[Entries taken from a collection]
*** Block opens ***

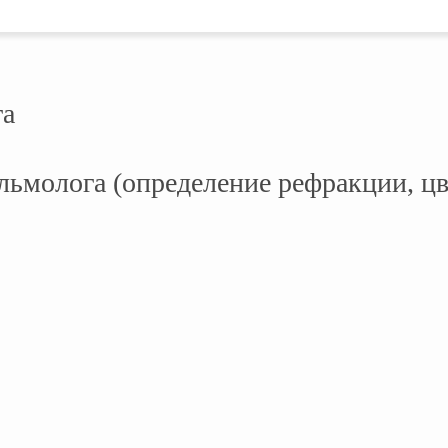
га
льмолога (определение рефракции, ц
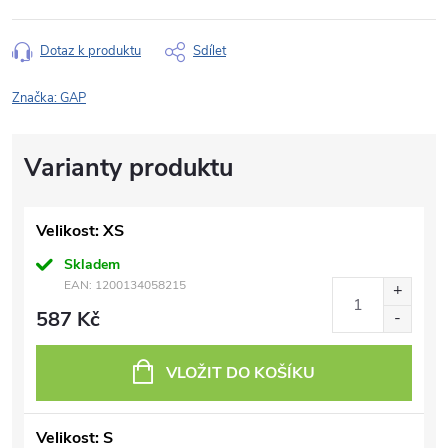
Dotaz k produktu
Sdílet
Značka:
GAP
Velikost: XS
Skladem
EAN:
1200134058215
587 Kč
VLOŽIT DO KOŠÍKU
Velikost: S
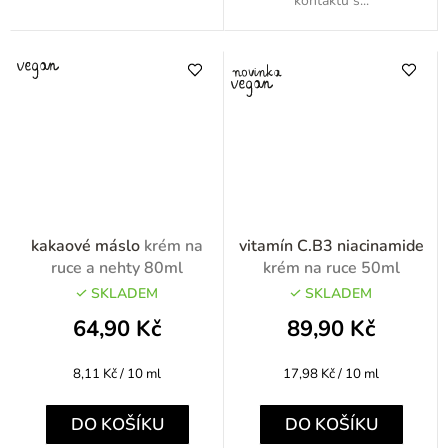
kontaktu s...
kakaové máslo
krém na
vitamín C.B3 niacinamide
ruce a nehty 80ml
krém na ruce 50ml
SKLADEM
SKLADEM
64,90 Kč
89,90 Kč
Měrná
Měrná
8,11 Kč / 10 ml
17,98 Kč / 10 ml
cena:
cena:
DO KOŠÍKU
DO KOŠÍKU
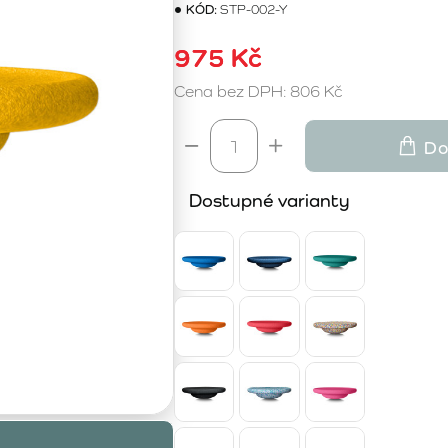
KÓD:
STP-002-Y
975 Kč
Cena bez DPH: 806 Kč
Do
Dostupné varianty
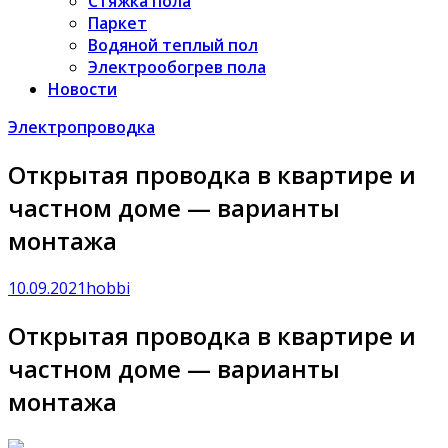
Стяжка пола
Паркет
Водяной теплый пол
Электрообогрев пола
Новости
Электропроводка
Открытая проводка в квартире и
частном доме — варианты
монтажа
10.09.2021
hobbi
Открытая проводка в квартире и
частном доме — варианты
монтажа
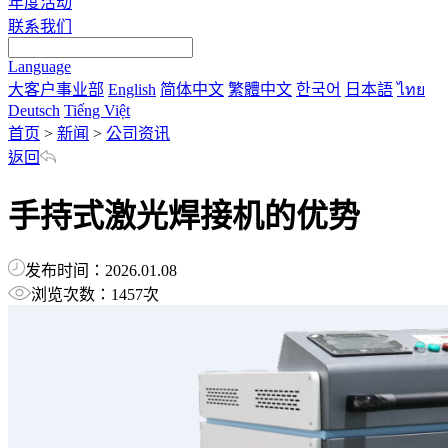
年度活动
联系我们
Language
大客户事业部
English
简体中文
繁體中文
한국어
日本語
ไทย
Deutsch
Tiếng Việt
首页
>
新闻
>
公司资讯
返回
手持式激光焊接机的优势
发布时间：2026.01.08
浏览次数：1457次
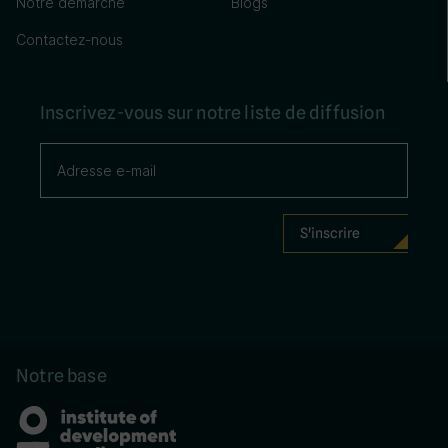
Notre démarche
Blogs
Contactez-nous
Inscrivez-vous sur notre liste de diffusion
Notre base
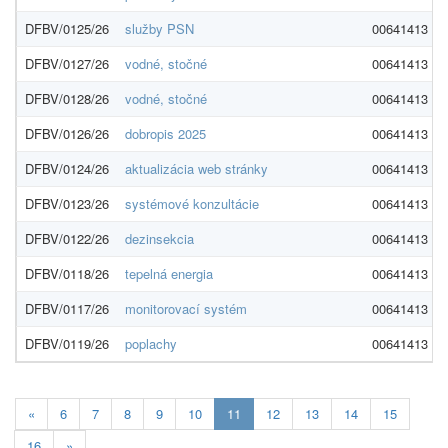
DFBV/0125/26
služby PSN
00641413
DFBV/0127/26
vodné, stočné
00641413
DFBV/0128/26
vodné, stočné
00641413
DFBV/0126/26
dobropis 2025
00641413
DFBV/0124/26
aktualizácia web stránky
00641413
DFBV/0123/26
systémové konzultácie
00641413
DFBV/0122/26
dezinsekcia
00641413
DFBV/0118/26
tepelná energia
00641413
DFBV/0117/26
monitorovací systém
00641413
DFBV/0119/26
poplachy
00641413
Aktuálna
«
6
7
8
9
10
11
12
13
14
15
stránka
16
»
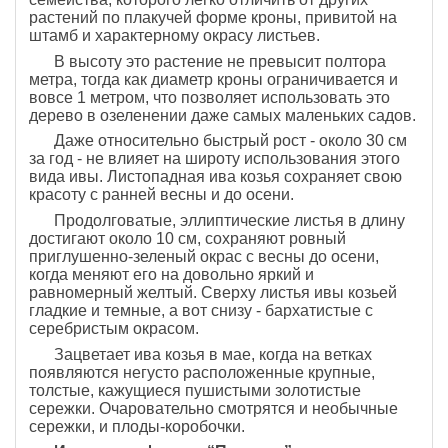
растений по плакучей форме кроны, привитой на
штамб и характерному окрасу листьев.
В высоту это растение не превысит полтора
метра, тогда как диаметр кроны ограничивается и
вовсе 1 метром, что позволяет использовать это
дерево в озеленении даже самых маленьких садов.
Даже относительно быстрый рост - около 30 см
за год - не влияет на широту использования этого
вида ивы. Листопадная ива козья сохраняет свою
красоту с ранней весны и до осени.
Продолговатые, эллиптические листья в длину
достигают около 10 см, сохраняют ровный
приглушенно-зеленый окрас с весны до осени,
когда меняют его на довольно яркий и
равномерный желтый. Сверху листья ивы козьей
гладкие и темные, а вот снизу - бархатистые с
серебристым окрасом.
Зацветает ива козья в мае, когда на ветках
появляются негусто расположенные крупные,
толстые, кажущиеся пушистыми золотистые
сережки. Очаровательно смотрятся и необычные
сережки, и плоды-коробочки.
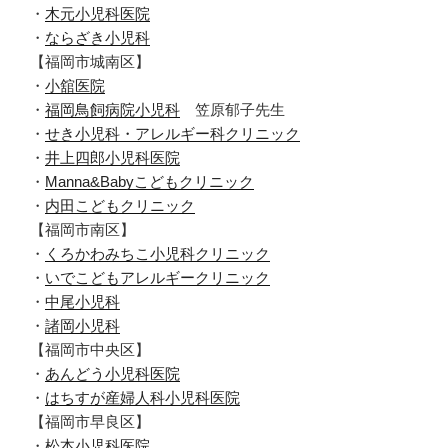
・
木元小児科医院
・
ならざき小児科
【福岡市城南区】
・
小舘医院
・
福岡鳥飼病院小児科
笠原郁子先生
・
せき小児科・アレルギー科クリニック
・
井上四郎小児科医院
・
Manna&Babyこどもクリニック
・
内田こどもクリニック
【福岡市南区】
・
くろかわみちこ小児科クリニック
・
いでこどもアレルギークリニック
・
中尾小児科
・
諸岡小児科
【福岡市中央区】
・
あんどう小児科医院
・
はちすが産婦人科小児科医院
【福岡市早良区】
・
松本小児科医院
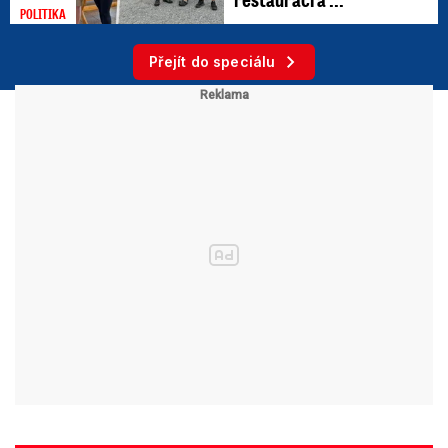
POLITIKA
Přejít do speciálu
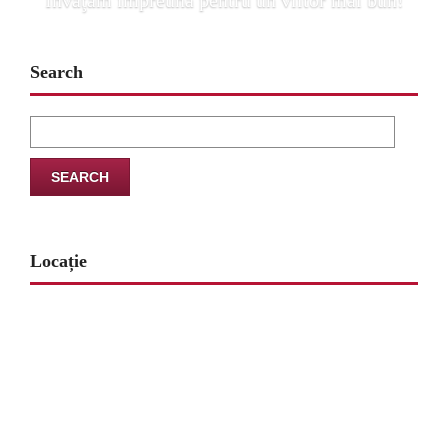
Învăţăm împreună pentru un viitor mai bun!
Search
Search
for:
Locație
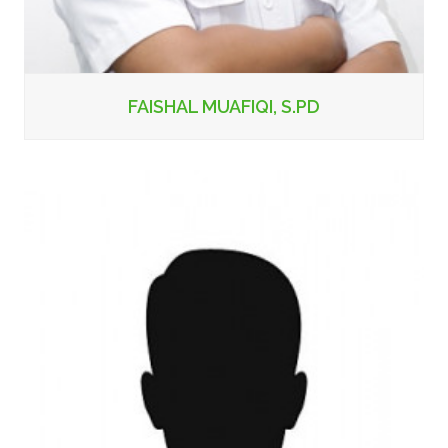
FAISHAL MUAFIQI, S.PD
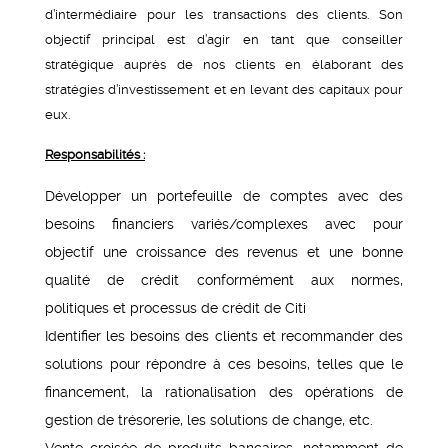
d’intermédiaire pour les transactions des clients. Son
objectif principal est d’agir en tant que conseiller
stratégique auprès de nos clients en élaborant des
stratégies d’investissement et en levant des capitaux pour
eux.
Responsabilités :
Développer un portefeuille de comptes avec des
besoins financiers variés/complexes avec pour
objectif une croissance des revenus et une bonne
qualité de crédit conformément aux normes,
politiques et processus de crédit de Citi
Identifier les besoins des clients et recommander des
solutions pour répondre à ces besoins, telles que le
financement, la rationalisation des opérations de
gestion de trésorerie, les solutions de change, etc.
Vente croisée de produits bancaires, notamment de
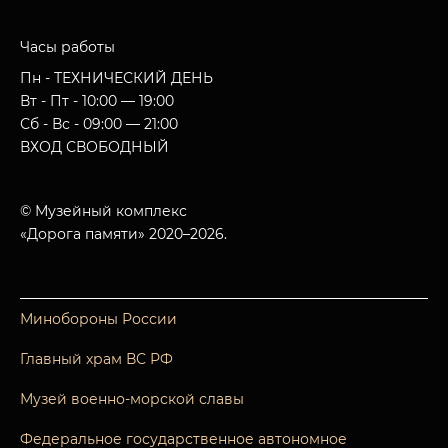
Часы работы
Пн - ТЕХНИЧЕСКИЙ ДЕНЬ
Вт - Пт - 10:00 — 19:00
Сб - Вс - 09:00 — 21:00
ВХОД СВОБОДНЫЙ
© Музейный комплекс
«Дорога памяти» 2020–2026.
Минобороны России
Главный храм ВС РФ
Музей военно-морской славы
Федеральное государственное автономное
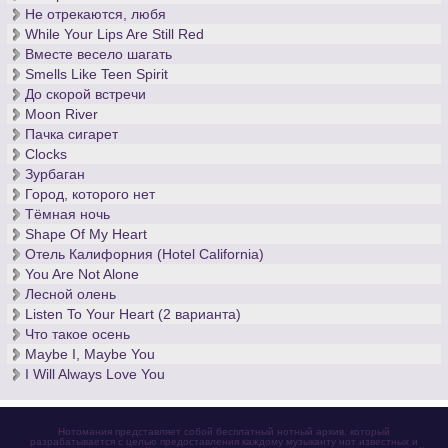
Не отрекаются, любя
While Your Lips Are Still Red
Вместе весело шагать
Smells Like Teen Spirit
До скорой встречи
Moon River
Пачка сигарет
Clocks
Зурбаган
Город, которого нет
Тёмная ночь
Shape Of My Heart
Отель Калифорния (Hotel California)
You Are Not Alone
Лесной олень
Listen To Your Heart (2 варианта)
Что такое осень
Maybe I, Maybe You
I Will Always Love You
Нотомания представляет собой бесплатный нотный архив, который
разрабатывается с целью предоставления каждому музыканту нот известных и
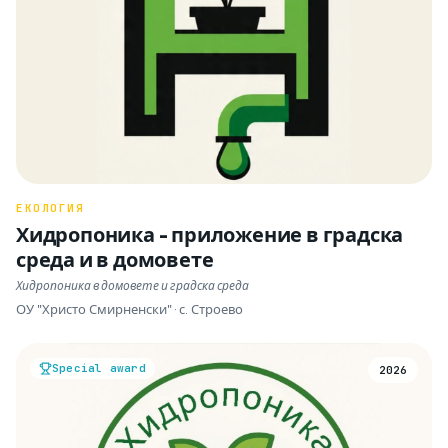
ЕКОЛОГИЯ
Хидропоника - приложение в градска
среда и в домовете
Хидропоника в домовете и градска среда
ОУ "Христо Смирненски" · с. Строево
Special award
2026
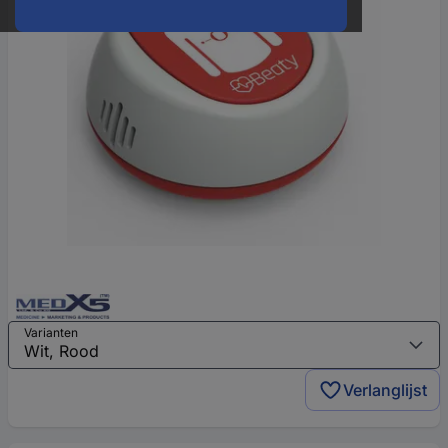
Varianten
Verlanglijst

*** Block closes ***

◆ **Task description**:
Each record is to be copied word for word, with no images carried over.

◆ **The answer**:
га
льмолога (определение рефракции, ц
Dotaz k produktu
Sdílet
Značka:
GAP
Velikost: XS
Skladem
EAN:
1200134058215
587 Kč
VLOŽIT DO KOŠÍKU
Velikost: S
kontaktu s...
kakaové máslo
krém na
vitamín C.B3 niacinamide
ruce a nehty 80ml
krém na ruce 50ml
SKLADEM
SKLADEM
64,90 Kč
89,90 Kč
Měrná
Měrná
8,11 Kč / 10 ml
17,98 Kč / 10 ml
cena:
cena:
DO KOŠÍKU
DO KOŠÍKU
KÓD:
STP-002-Y
975 Kč
Cena bez DPH: 806 Kč
Do
Dostupné varianty
Стяжка пола
Паркет
Водяной теплый пол
Электрообогрев пола
Новости
Электропроводка
Открытая проводка в квартире и
частном доме — варианты
монтажа
10.09.2021
hobbi
Открытая проводка в квартире и
частном доме — варианты
монтажа
年度活动
联系我们
Language
大客户事业部
English
简体中文
繁體中文
한국어
日本語
ไทย
Deutsch
Tiếng Việt
首页
>
新闻
>
公司资讯
返回
手持式激光焊接机的优势
发布时间：2026.01.08
浏览次数：1457次
Notre démarche
Blogs
Contactez-nous
Inscrivez-vous sur notre liste de diffusion
Notre base
DFBV/0125/26
služby PSN
00641413
DFBV/0127/26
vodné, stočné
00641413
DFBV/0128/26
vodné, stočné
00641413
DFBV/0126/26
dobropis 2025
00641413
DFBV/0124/26
aktualizácia web stránky
00641413
DFBV/0123/26
systémové konzultácie
00641413
DFBV/0122/26
dezinsekcia
00641413
DFBV/0118/26
tepelná energia
00641413
DFBV/0117/26
monitorovací systém
00641413
DFBV/0119/26
poplachy
00641413
Aktuálna
«
6
7
8
9
10
11
12
13
14
15
stránka
16
»
растений по плакучей форме кроны, привитой на
штамб и характерному окрасу листьев.
В высоту это растение не превысит полтора
метра, тогда как диаметр кроны ограничивается и
вовсе 1 метром, что позволяет использовать это
дерево в озеленении даже самых маленьких садов.
Даже относительно быстрый рост - около 30 см
за год - не влияет на широту использования этого
вида ивы. Листопадная ива козья сохраняет свою
красоту с ранней весны и до осени.
Продолговатые, эллиптические листья в длину
достигают около 10 см, сохраняют ровный
приглушенно-зеленый окрас с весны до осени,
когда меняют его на довольно яркий и
равномерный желтый. Сверху листья ивы козьей
гладкие и темные, а вот снизу - бархатистые с
серебристым окрасом.
Зацветает ива козья в мае, когда на ветках
появляются негусто расположенные крупные,
толстые, кажущиеся пушистыми золотистые
сережки. Очаровательно смотрятся и необычные
сережки, и плоды-коробочки.
・
木元小児科医院
・
ならざき小児科
【福岡市城南区】
・
小舘医院
・
福岡鳥飼病院小児科
笠原郁子先生
・
せき小児科・アレルギー科クリニック
・
井上四郎小児科医院
・
Manna&Babyこどもクリニック
・
内田こどもクリニック
【福岡市南区】
・
くろかわみちこ小児科クリニック
・
いでこどもアレルギークリニック
・
中尾小児科
・
諸岡小児科
【福岡市中央区】
・
あんどう小児科医院
・
はちすが産婦人科小児科医院
【福岡市早良区】
・
松本小児科医院
POLITIKA
Přejít do speciálu
Învăţăm împreună pentru un viitor mai bun!
Search
Search
for:
Locație
FAISHAL MUAFIQI, S.PD
d’intermédiaire pour les transactions des clients. Son
objectif principal est d’agir en tant que conseiller
stratégique auprès de nos clients en élaborant des
stratégies d’investissement et en levant des capitaux pour
eux.
Responsabilités :
Développer un portefeuille de comptes avec des
besoins financiers variés/complexes avec pour
objectif une croissance des revenus et une bonne
qualité de crédit conformément aux normes,
politiques et processus de crédit de Citi
Identifier les besoins des clients et recommander des
solutions pour répondre à ces besoins, telles que le
financement, la rationalisation des opérations de
gestion de trésorerie, les solutions de change, etc.
Vente croisée de produits bancaires, notamment de
Часы работы
Пн - ТЕХНИЧЕСКИЙ ДЕНЬ
Вт - Пт - 10:00 — 19:00
Сб - Вс - 09:00 — 21:00
ВХОД СВОБОДНЫЙ
© Музейный комплекс
«Дорога памяти» 2020–2026.
Минобороны России
Главный храм ВС РФ
Музей военно-морской славы
Федеральное государственное автономное
Не отрекаются, любя
While Your Lips Are Still Red
Вместе весело шагать
Smells Like Teen Spirit
До скорой встречи
Moon River
Пачка сигарет
Clocks
Зурбаган
Город, которого нет
Тёмная ночь
Shape Of My Heart
Отель Калифорния (Hotel California)
You Are Not Alone
Лесной олень
Listen To Your Heart (2 варианта)
Что такое осень
Maybe I, Maybe You
I Will Always Love You
Нотомания представляет собой бесплатный нотный архив, который
разрабатывается с целью предоставления каждому музыканту нот известных и
ЕКОЛОГИЯ
Хидропоника - приложение в градска
среда и в домовете
Хидропоника в домовете и градска среда
ОУ "Христо Смирненски" · с. Строево
Special award
2026
Varianten
Verlanglijst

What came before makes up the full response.